Someday in this country healthcare will no longer be a privilege; it will be a right that seems just as natural born as the status quo does today. And someday a serious illness will no longer make you feel like you are somehow less of a human being — and that you should be thankful for whatever little you get.


  1. Thanks for writing this Franetta, we are so susceptible to internalizing the controlling and dehumanizing information coming at us from society. Maintenance all the time huh? Love always to hear from your searing intelligence and insights. karoline wileczek

  2. The civilized world looks at the U.S. in wonder and bemusement. The most powerful country in the history of the planet will not provide health care for its citizens.

    The U.S. has seen fit to engage in military adventures in Afghanistan and Iraq for the better part of a decade. When all is accounted for, these wars of choice will have cost many lives, damaged many more lives, families and communities, and have exhausted trillions of tax dollars.

    These misadventures have coincided with a deepening trend, begun about thirty years ago, of redistributing much of the nation's wealth from the lower and middle classes up. It is as if a nostalgia for the 1930s gripped the decision-makers in the three branches of government. They have about gotten their wish.

    The drumbeat started even before the Reagan presidency and the message was repeated and eventually found its way into policy: government agencies charged with overseeing the public's welfare are incompetent and should be dismantled. By shifting funding away from the institutions that were designed to "level the playing field" and to protect the small and weak from the excesses of the large and powerful, the message became a self-fulfilling prophecy. Of course the FDA is incapable of keeping food safe and inadequately tested drugs off the market. Its back was broken and its teeth extracted long ago. Substitute the FTC, EPA and/or any number of other amalgams of alphabet and the pattern is the same.

    Somehow, many U.S. citizens have been induced to swallow all of this, along with the message that health care is best left in the hands of profit-making entities. Among the means that health insurance corporations use to increase profits is to make certain that as little care is provided to premium payers as possible. The handful of executives atop these corporations benefit handsomely while supposedly enhancing the portfolios of their stockholders. As a lifelong stock market investor, I am not convinced that is really what has happened. Rather, I see many CEOs and board chairs enriching themselves at the expense of anyone they can. They use legal means to the same ends that motivated Bernard Madoff.

    Meanwhile, the U.S. expends more than 1.5 times as much of its GDP as does England on health care and 1/16th of its people are without coverage. Many more live in fear of losing theirs. When pundits of the right proclaim that many of these 45 million or so choose to go without, it rings about as true as saying that people who choose to dine from dumpsters do so by choice, not necessity.

    I have, as usual, been long-winded. No one "deserves" to be kicked to the curb when taken ill. Illness is not a judgement upon the character of the afflicted, any more than good health is a sign of morality or the lack thereof for that matter.

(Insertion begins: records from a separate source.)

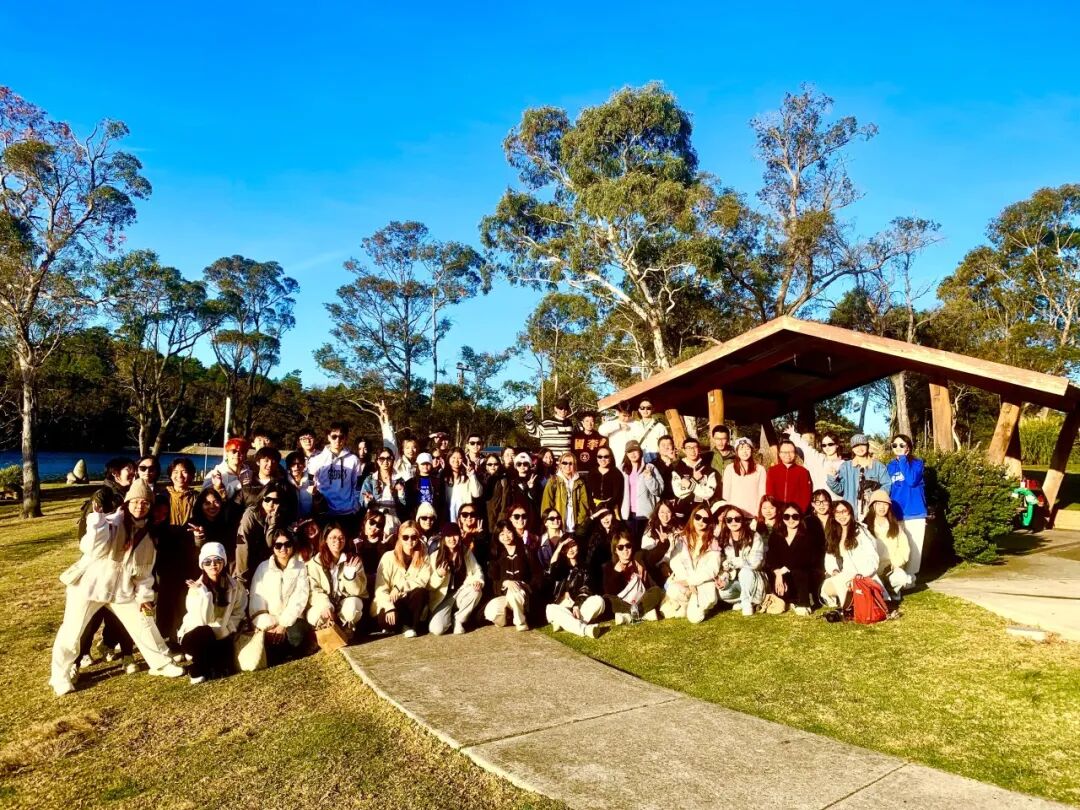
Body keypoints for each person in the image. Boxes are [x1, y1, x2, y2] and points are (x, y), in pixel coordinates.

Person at [50, 479, 185, 695]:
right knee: (72, 631)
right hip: (89, 586)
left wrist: (144, 598)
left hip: (121, 591)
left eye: (145, 503)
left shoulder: (149, 536)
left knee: (144, 623)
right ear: (127, 502)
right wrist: (97, 520)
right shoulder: (111, 522)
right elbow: (91, 547)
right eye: (136, 501)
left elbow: (143, 574)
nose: (140, 506)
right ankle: (60, 676)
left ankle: (160, 664)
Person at [177, 542, 247, 684]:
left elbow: (239, 612)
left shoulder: (235, 586)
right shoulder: (195, 589)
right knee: (205, 632)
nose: (213, 565)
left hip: (222, 633)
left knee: (226, 669)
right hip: (196, 635)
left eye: (217, 560)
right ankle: (197, 668)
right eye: (207, 562)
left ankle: (208, 663)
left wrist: (227, 629)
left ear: (224, 562)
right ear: (202, 565)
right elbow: (202, 620)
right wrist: (205, 595)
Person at [156, 456, 201, 646]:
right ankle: (163, 636)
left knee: (186, 596)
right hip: (166, 553)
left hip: (189, 553)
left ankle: (183, 636)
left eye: (184, 471)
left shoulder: (197, 497)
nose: (180, 476)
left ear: (191, 475)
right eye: (175, 472)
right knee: (166, 596)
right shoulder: (162, 496)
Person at [249, 529, 311, 664]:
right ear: (273, 547)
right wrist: (268, 623)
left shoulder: (300, 567)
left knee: (296, 637)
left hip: (291, 619)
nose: (283, 549)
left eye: (287, 544)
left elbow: (299, 597)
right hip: (269, 620)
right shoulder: (263, 568)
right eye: (278, 545)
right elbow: (256, 598)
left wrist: (283, 624)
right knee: (269, 642)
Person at [305, 522, 367, 637]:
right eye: (333, 537)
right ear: (326, 540)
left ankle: (346, 629)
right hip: (325, 603)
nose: (337, 541)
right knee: (314, 616)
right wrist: (325, 605)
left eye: (341, 537)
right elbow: (313, 590)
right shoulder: (314, 563)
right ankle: (323, 633)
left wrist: (350, 577)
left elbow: (358, 591)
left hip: (344, 602)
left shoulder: (353, 560)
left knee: (353, 607)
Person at [660, 507, 721, 623]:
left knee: (695, 618)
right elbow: (675, 561)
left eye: (705, 519)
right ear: (693, 518)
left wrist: (691, 581)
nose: (701, 521)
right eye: (698, 517)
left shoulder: (713, 542)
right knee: (673, 590)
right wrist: (687, 581)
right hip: (685, 580)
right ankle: (684, 604)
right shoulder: (681, 539)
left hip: (702, 583)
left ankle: (697, 606)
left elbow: (712, 569)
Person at [371, 522, 430, 637]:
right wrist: (389, 606)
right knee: (387, 620)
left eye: (414, 537)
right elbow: (380, 589)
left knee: (421, 592)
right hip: (390, 601)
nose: (410, 540)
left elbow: (422, 581)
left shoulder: (424, 557)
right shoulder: (388, 557)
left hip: (410, 601)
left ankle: (411, 627)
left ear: (418, 538)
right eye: (405, 537)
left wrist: (400, 586)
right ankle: (403, 626)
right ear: (399, 537)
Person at [821, 499, 881, 609]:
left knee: (843, 583)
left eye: (844, 511)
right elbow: (829, 556)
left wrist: (862, 574)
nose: (841, 515)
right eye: (837, 512)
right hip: (842, 575)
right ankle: (852, 602)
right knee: (827, 588)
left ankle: (851, 606)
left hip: (861, 575)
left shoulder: (861, 531)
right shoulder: (834, 533)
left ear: (850, 512)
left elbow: (873, 557)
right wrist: (834, 570)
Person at [484, 519, 542, 630]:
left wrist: (528, 586)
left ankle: (521, 622)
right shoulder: (496, 554)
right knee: (491, 611)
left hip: (523, 595)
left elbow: (537, 574)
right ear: (497, 536)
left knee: (514, 591)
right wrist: (505, 582)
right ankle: (508, 619)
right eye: (502, 534)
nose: (506, 536)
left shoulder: (525, 550)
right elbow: (494, 579)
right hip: (505, 595)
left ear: (513, 532)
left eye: (509, 532)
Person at [307, 421, 363, 537]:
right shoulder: (316, 460)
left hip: (347, 513)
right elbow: (310, 484)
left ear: (346, 438)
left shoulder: (354, 460)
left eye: (341, 437)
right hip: (325, 512)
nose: (337, 440)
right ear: (328, 437)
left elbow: (356, 486)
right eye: (334, 436)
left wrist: (355, 506)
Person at [427, 525, 485, 635]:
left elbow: (477, 570)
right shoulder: (435, 556)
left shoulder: (465, 552)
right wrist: (439, 575)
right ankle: (447, 617)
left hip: (461, 592)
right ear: (443, 538)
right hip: (442, 598)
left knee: (476, 591)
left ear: (459, 536)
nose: (452, 539)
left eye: (455, 535)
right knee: (437, 630)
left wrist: (478, 580)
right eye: (448, 536)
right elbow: (429, 586)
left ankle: (458, 619)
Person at [546, 535, 606, 638]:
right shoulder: (559, 567)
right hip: (561, 606)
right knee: (550, 609)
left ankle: (565, 622)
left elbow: (586, 589)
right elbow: (551, 572)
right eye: (566, 547)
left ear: (578, 546)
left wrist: (577, 604)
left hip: (579, 606)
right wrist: (559, 548)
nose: (570, 550)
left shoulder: (585, 568)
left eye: (573, 545)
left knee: (599, 600)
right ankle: (585, 629)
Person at [765, 503, 818, 616]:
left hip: (803, 577)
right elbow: (771, 556)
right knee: (774, 580)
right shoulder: (776, 535)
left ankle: (804, 603)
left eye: (795, 516)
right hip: (781, 576)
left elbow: (806, 559)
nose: (791, 520)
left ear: (800, 517)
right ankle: (787, 600)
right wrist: (778, 573)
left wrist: (783, 571)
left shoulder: (807, 536)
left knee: (799, 571)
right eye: (786, 516)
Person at [887, 434, 928, 575]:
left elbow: (911, 480)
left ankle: (911, 578)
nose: (897, 447)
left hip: (914, 513)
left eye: (901, 445)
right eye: (894, 445)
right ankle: (898, 577)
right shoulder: (890, 466)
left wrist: (903, 459)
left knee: (915, 549)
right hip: (896, 513)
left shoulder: (917, 463)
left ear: (908, 448)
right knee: (898, 547)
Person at [715, 506, 769, 617]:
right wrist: (724, 579)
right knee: (722, 593)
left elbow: (755, 562)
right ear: (725, 521)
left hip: (754, 579)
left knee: (745, 571)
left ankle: (747, 602)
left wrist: (732, 563)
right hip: (734, 579)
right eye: (729, 519)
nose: (733, 522)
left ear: (742, 520)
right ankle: (742, 600)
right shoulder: (723, 538)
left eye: (737, 519)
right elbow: (724, 566)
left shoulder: (754, 536)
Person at [603, 528, 664, 624]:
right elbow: (610, 591)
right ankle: (642, 613)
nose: (625, 550)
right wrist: (616, 573)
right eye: (620, 547)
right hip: (623, 602)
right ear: (615, 550)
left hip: (642, 599)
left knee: (656, 591)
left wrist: (663, 543)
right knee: (606, 599)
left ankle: (629, 615)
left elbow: (654, 555)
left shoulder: (639, 557)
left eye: (628, 546)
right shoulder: (610, 566)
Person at [863, 490, 915, 600]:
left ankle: (893, 590)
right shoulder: (865, 526)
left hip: (891, 568)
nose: (882, 507)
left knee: (901, 578)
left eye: (885, 504)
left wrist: (896, 564)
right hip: (871, 570)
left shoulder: (895, 526)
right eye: (878, 504)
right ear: (872, 506)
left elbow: (904, 548)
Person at [235, 481, 288, 584]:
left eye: (275, 501)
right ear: (261, 499)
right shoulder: (250, 516)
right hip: (248, 561)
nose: (271, 504)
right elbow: (242, 546)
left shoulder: (278, 516)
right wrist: (242, 578)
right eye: (267, 499)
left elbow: (270, 545)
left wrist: (273, 524)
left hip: (266, 563)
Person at [828, 433, 891, 515]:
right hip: (851, 511)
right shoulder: (846, 466)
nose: (859, 448)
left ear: (867, 446)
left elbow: (887, 485)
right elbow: (840, 489)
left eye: (862, 445)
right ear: (852, 449)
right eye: (856, 446)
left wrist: (874, 495)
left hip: (872, 511)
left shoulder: (879, 466)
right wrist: (832, 478)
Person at [621, 440, 663, 545]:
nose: (633, 454)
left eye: (635, 450)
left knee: (645, 544)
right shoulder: (622, 469)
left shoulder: (650, 467)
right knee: (630, 544)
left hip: (645, 514)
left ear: (640, 452)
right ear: (626, 454)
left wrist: (649, 478)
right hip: (628, 515)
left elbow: (658, 491)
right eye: (630, 451)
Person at [488, 451, 542, 527]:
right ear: (515, 466)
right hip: (515, 517)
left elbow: (537, 500)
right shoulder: (511, 481)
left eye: (525, 464)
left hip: (530, 516)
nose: (522, 466)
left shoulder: (535, 480)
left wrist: (531, 488)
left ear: (529, 465)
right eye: (519, 464)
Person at [785, 427, 843, 498]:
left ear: (837, 445)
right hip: (818, 501)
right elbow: (806, 448)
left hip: (837, 501)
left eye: (830, 444)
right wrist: (793, 434)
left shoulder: (844, 464)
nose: (827, 447)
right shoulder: (818, 459)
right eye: (824, 445)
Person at [541, 453, 590, 537]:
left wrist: (580, 522)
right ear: (560, 464)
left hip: (575, 526)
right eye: (565, 463)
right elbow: (546, 504)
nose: (568, 466)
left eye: (571, 463)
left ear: (574, 465)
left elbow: (584, 505)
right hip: (558, 525)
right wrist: (550, 523)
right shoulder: (553, 481)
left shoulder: (580, 482)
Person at [359, 447, 407, 533]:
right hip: (375, 519)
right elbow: (362, 504)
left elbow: (404, 505)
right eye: (382, 459)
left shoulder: (399, 480)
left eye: (389, 458)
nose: (385, 462)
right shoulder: (370, 479)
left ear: (393, 460)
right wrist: (367, 500)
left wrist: (401, 494)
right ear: (377, 460)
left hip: (393, 518)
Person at [671, 438, 718, 519]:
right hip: (682, 511)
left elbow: (708, 493)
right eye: (689, 448)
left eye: (695, 447)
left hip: (702, 512)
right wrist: (694, 480)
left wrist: (690, 485)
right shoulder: (677, 469)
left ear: (699, 449)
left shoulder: (709, 470)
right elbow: (678, 492)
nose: (692, 451)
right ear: (684, 450)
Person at [722, 437, 767, 517]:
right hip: (734, 515)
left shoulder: (760, 469)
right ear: (736, 452)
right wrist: (727, 512)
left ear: (751, 450)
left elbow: (762, 493)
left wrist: (758, 514)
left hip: (753, 514)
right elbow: (726, 494)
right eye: (741, 448)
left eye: (747, 448)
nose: (744, 452)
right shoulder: (730, 469)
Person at [766, 440, 813, 514]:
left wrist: (798, 512)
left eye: (791, 452)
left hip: (796, 513)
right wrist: (775, 510)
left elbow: (806, 496)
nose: (788, 455)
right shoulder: (772, 471)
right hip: (777, 512)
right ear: (779, 454)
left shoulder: (803, 472)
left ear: (795, 453)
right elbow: (770, 493)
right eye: (784, 452)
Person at [639, 500, 678, 586]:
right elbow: (648, 556)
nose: (665, 515)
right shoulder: (650, 531)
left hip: (674, 566)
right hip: (657, 571)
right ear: (657, 513)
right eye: (662, 512)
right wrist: (662, 564)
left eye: (668, 512)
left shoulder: (676, 529)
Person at [583, 507, 618, 592]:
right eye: (602, 516)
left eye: (608, 515)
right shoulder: (594, 532)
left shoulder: (618, 531)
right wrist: (594, 516)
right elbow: (579, 532)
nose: (605, 519)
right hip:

    Rather, the casual rejection of those who have lost their livelihood and their resources due to illness reflects poorly on the judgement of a people who are willing to believe a big lie, repeated ad nauseum.

    Eventually, the pendulum of public sentiment will swing back from its long arc to the right. The problem for many is, it will be too late. No one deserves to be thrown away because time ran out.

    David P. Kozinski
    Wilmington, DE

  3. Someday in this country healthcare will no longer be a privilege; it will be a right that seems just as natural born as the status quo does today. Yes, When Pigs fly!

  4. The pigs have grown their training wings.